# Uganda, Kasese District



## Dan Wulf (Oct 15, 2012)

Hi, 
I will visit Kasese District in SW Uganda in November. The area is close to Queen Elizabeth National Park.  I may have time for some hiking and tarantula spotting. Any suggestions? All contributions are most welcome!


----------



## Travis K (Oct 15, 2012)

just make sure you take TONS of pics and post them for us to live vicariously through you.


----------



## Dan Wulf (Oct 16, 2012)

Travis K said:


> just make sure you take TONS of pics and post them for us to live vicariously through you.


 Hi Travis,

I will do my best! Although I have lived and worked in Tanzania for longer periods (at the foot of East Usambara) this is my first visit to Uganda.
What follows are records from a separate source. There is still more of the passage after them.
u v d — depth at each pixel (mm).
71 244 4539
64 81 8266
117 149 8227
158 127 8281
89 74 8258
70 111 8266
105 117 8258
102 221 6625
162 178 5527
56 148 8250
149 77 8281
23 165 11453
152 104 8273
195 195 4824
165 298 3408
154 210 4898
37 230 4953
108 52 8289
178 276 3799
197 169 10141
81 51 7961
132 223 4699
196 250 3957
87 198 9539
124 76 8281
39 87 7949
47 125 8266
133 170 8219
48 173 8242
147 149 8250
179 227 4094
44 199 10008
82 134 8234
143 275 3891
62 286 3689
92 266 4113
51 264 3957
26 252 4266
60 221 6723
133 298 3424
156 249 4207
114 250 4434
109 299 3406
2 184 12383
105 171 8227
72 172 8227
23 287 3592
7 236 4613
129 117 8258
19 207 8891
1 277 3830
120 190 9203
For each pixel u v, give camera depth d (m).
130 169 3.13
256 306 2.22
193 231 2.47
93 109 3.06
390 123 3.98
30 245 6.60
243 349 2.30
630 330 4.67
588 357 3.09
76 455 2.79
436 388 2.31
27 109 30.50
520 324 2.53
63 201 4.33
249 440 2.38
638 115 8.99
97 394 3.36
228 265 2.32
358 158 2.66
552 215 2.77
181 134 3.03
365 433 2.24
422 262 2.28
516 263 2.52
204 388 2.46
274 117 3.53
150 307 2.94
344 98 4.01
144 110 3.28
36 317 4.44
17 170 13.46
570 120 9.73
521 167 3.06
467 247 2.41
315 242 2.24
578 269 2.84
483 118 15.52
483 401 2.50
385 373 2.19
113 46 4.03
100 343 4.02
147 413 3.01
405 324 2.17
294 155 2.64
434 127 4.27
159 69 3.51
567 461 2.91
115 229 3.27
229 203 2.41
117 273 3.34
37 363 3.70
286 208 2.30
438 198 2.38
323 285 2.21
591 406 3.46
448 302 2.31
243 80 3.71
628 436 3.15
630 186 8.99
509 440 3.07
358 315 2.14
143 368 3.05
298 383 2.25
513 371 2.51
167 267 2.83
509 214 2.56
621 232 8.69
I hope my work will allow me some time for a field trip or two. 

Greetings,
Dan


----------



## Dan Wulf (Oct 20, 2012)

Bump! No suggestions regarding specific species or habitats to look for?


----------



## Travis K (Oct 22, 2012)

Dan Wulf said:


> Bump! No suggestions regarding specific species or habitats to look for?


I would say most will not have any direct experience that would help you.  Those few people that do probably are not on this forum.  Your best bet, probably, is to do some extensive research online regarding species distribution throughout Africa.  Who knows you might even find an undescribed species?
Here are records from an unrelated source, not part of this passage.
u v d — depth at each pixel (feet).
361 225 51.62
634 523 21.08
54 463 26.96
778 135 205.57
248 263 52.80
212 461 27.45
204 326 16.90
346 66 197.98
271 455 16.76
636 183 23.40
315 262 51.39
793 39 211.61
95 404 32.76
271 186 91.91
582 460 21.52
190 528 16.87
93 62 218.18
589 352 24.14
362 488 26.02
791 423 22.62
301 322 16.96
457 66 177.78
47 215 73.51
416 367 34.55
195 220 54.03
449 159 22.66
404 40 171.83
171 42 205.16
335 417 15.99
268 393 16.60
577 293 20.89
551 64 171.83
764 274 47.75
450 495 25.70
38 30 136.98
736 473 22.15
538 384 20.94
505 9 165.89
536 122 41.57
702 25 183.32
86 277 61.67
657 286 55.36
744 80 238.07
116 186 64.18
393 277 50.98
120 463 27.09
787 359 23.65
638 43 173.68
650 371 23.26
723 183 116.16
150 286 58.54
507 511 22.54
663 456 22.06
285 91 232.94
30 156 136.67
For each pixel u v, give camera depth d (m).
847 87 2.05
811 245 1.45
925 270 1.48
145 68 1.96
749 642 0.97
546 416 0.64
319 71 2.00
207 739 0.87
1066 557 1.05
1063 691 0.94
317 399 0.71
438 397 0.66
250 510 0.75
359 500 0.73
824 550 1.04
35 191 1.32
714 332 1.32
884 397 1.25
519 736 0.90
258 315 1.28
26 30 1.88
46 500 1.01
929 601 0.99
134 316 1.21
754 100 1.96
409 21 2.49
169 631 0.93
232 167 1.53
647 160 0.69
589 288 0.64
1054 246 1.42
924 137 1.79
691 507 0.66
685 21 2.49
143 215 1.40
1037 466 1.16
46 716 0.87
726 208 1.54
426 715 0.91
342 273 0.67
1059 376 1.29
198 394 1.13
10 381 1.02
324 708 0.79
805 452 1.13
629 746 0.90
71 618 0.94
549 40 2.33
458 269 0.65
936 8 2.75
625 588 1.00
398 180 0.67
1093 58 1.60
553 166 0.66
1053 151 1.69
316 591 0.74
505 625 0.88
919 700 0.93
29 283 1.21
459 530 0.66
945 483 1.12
What kind of work is it that you do?


----------



## Dan Wulf (Oct 23, 2012)

Travis K said:


> I would say most will not have any direct experience that would help you.  Those few people that do probably are not on this forum.  Your best bet, probably, is to do some extensive research online regarding species distribution throughout Africa.  Who knows you might even find an undescribed species?
> 
> What kind of work is it that you do?


Hi Travis,

I'm involved in various types of public health research, including parasitology, diabetes type 2, domestic violence etc. 

I will follow your advice and make some attempts to find relevant information on-line and in books. Not that I'm planning to do some export myself but I wonder whether T's have previously been exported from Uganda. 

Greetings,
Dan


----------



## Travis K (Nov 2, 2012)

Dan Wulf said:


> Hi Travis,
> 
> I'm involved in various types of public health research, including parasitology, diabetes type 2, domestic violence etc.
> 
> ...


Either way we expect to have a detailed account of your journey with Lots and Lots of pics.


----------



## Fingolfin (Nov 2, 2012)

Travis K said:


> Either way we expect to have a detailed account of your journey with Lots and Lots of pics.


I am agree.


----------